* **PAGE TEXT**:
____
And the Cs basically punked them. Let’s get granular:

JAY TEAM
As stated. Mike D. had this in his Dump post this morning, but there was no way not to duplicate its use:

My prediction that Kemba Walker would be the Celtics MVP was for this season. After that? Pretty much immediately after that? The team would belong to the Jays…but maybe it does already? Or will very soon?

Jayson has averaged 23.4 points over the last five games, with Jaylen right behind at 22 (that lone stinker in the Brooklyn encore drove it down). They’ve been the offensive fulcrum, including in some contests where Kemba has been a little iffy with his shot, and they’ve also contributed stout defense through much of this stretch, especially Jaylen.

It’s probably most accurate to say that Kemba, Jayson and Jaylen at present constitute a truly egalitarian Big Three (as opposed to, say, LeBron’s Big Three in the later years of Miami or Cleveland Parte Deux). And if Gordon Hayward returns at the level he’d reached before the relatively minor hand break, they’ll be a Big Four.

But the franchise, long-term, is absolutely in the hands of the Jay Team. And they’re some confident-ass hands.

Boston made a savvy choice to let Jokic cook and neutralize all other options.
Every single team and coach wants to execute well against every member of the opposition (including the other coach!), of course. But when there’s someone facing you who is better than any individual member of your team, sometimes you let him do his thing and make sure he has no help.

Nikola Jokic recovered from his early foul trouble (getting hit with just one other personal the rest of the contest) and played outstanding ball. But no gaudy assist numbers for him this night, because Boston’s defense pulled out all the stops to make Denver’s oft-potent offense useless: switches, perimeter lockdown, transition D, forced turnovers via shot-clock violation, double- and triple-teams against players who don’t often see them and aren’t used to wriggling through them (as Jokic can sometimes). Jamal Murray wasn’t able to take a large volume of shots and was abysmal on the ones he got, as were Will Barton, Gary Harris and Paul Millsap.
____
* **DATA SECTION**:
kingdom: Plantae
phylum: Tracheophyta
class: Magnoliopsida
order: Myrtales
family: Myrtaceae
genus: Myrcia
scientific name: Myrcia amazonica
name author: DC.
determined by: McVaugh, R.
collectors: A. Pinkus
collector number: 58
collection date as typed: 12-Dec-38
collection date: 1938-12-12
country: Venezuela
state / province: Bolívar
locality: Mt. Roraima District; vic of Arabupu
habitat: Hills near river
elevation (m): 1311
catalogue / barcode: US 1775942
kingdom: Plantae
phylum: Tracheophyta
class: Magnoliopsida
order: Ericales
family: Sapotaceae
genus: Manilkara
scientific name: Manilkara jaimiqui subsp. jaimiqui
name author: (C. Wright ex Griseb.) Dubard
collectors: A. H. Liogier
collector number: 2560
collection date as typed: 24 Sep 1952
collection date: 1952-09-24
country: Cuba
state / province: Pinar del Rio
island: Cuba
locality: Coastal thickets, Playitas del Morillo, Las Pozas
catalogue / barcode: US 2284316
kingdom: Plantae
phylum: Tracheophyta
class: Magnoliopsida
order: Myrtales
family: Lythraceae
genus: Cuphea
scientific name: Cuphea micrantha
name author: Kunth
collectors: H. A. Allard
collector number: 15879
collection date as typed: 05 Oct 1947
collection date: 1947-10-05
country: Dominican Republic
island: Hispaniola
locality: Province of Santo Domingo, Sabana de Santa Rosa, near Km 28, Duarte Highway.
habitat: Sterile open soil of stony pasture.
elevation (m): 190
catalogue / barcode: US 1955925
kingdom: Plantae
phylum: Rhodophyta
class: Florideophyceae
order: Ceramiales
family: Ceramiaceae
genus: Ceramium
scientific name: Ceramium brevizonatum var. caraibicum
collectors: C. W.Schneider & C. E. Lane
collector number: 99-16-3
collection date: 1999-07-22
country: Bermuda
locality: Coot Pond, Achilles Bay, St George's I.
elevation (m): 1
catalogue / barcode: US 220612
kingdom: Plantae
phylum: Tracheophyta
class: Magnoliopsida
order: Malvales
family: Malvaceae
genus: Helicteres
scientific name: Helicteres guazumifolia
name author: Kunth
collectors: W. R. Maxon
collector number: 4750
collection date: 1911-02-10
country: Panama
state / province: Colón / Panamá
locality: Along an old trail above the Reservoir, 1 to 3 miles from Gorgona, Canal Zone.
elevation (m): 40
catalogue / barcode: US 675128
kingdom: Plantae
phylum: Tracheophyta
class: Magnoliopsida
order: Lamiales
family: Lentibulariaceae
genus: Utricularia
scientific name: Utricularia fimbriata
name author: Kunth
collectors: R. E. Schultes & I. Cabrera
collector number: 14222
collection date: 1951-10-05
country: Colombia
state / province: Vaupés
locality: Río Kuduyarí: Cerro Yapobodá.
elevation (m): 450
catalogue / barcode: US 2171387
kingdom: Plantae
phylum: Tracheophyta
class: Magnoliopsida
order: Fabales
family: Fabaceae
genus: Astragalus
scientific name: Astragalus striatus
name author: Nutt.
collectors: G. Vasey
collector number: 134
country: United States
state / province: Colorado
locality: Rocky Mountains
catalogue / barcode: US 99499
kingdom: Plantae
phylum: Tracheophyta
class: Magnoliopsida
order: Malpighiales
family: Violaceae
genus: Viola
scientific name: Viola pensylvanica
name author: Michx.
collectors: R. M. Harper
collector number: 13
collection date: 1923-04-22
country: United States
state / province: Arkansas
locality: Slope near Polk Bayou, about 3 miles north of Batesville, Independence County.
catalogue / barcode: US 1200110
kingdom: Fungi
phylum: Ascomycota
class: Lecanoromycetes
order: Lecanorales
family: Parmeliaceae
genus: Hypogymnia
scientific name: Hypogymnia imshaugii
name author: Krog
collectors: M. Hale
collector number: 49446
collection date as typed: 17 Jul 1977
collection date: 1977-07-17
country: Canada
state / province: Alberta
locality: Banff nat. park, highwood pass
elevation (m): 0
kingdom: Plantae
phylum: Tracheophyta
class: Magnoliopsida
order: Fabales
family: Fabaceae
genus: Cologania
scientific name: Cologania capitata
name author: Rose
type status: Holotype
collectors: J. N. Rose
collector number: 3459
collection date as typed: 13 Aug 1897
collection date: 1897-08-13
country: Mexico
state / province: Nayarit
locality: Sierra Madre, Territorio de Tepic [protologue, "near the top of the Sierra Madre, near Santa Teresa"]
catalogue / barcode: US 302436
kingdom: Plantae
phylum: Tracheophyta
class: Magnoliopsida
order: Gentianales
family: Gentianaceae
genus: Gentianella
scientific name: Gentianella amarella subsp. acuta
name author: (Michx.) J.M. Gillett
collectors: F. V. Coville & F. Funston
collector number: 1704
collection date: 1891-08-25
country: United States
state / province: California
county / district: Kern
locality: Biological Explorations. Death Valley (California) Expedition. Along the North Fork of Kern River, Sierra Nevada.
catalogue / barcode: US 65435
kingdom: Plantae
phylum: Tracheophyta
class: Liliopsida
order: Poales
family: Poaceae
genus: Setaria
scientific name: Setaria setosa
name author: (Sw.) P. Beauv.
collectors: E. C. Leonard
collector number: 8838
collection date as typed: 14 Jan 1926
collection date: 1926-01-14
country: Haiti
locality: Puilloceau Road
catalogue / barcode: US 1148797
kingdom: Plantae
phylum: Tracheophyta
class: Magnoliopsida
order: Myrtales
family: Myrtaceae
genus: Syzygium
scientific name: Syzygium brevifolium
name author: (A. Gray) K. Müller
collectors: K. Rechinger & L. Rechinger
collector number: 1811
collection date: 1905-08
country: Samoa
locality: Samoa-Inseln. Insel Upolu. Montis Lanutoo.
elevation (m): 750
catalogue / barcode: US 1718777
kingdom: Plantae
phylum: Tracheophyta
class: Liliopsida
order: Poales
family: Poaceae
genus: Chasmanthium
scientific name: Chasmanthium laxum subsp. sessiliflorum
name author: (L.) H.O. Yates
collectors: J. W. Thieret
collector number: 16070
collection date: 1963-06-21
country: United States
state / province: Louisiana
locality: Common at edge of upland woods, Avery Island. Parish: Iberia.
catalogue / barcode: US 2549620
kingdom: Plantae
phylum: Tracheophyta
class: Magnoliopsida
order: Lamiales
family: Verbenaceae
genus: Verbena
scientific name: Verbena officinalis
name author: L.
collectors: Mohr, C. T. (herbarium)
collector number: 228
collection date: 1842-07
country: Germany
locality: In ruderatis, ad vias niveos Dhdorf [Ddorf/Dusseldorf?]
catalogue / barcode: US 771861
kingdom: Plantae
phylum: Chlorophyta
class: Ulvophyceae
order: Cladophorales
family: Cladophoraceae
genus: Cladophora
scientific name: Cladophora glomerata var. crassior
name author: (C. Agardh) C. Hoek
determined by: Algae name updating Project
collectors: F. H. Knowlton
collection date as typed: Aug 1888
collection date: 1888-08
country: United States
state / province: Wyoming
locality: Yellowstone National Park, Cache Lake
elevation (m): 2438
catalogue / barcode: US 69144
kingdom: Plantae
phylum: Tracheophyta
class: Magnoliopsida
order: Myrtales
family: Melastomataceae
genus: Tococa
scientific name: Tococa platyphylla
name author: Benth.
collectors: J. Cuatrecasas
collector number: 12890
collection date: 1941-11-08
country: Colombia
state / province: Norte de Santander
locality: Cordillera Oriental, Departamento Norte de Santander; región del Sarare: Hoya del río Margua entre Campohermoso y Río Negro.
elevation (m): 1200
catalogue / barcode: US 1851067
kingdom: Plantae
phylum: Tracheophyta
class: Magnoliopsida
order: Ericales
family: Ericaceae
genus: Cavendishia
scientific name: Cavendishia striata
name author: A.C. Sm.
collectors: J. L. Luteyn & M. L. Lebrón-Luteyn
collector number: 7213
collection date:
____
* **DIRECTIONS FOR THIS TASK**:
According to the Celtics commentary, what has Jayson averaged in points over the last five games? The records have no role here.

* **RESULT FOR THIS EXERCISE**:
23.4 points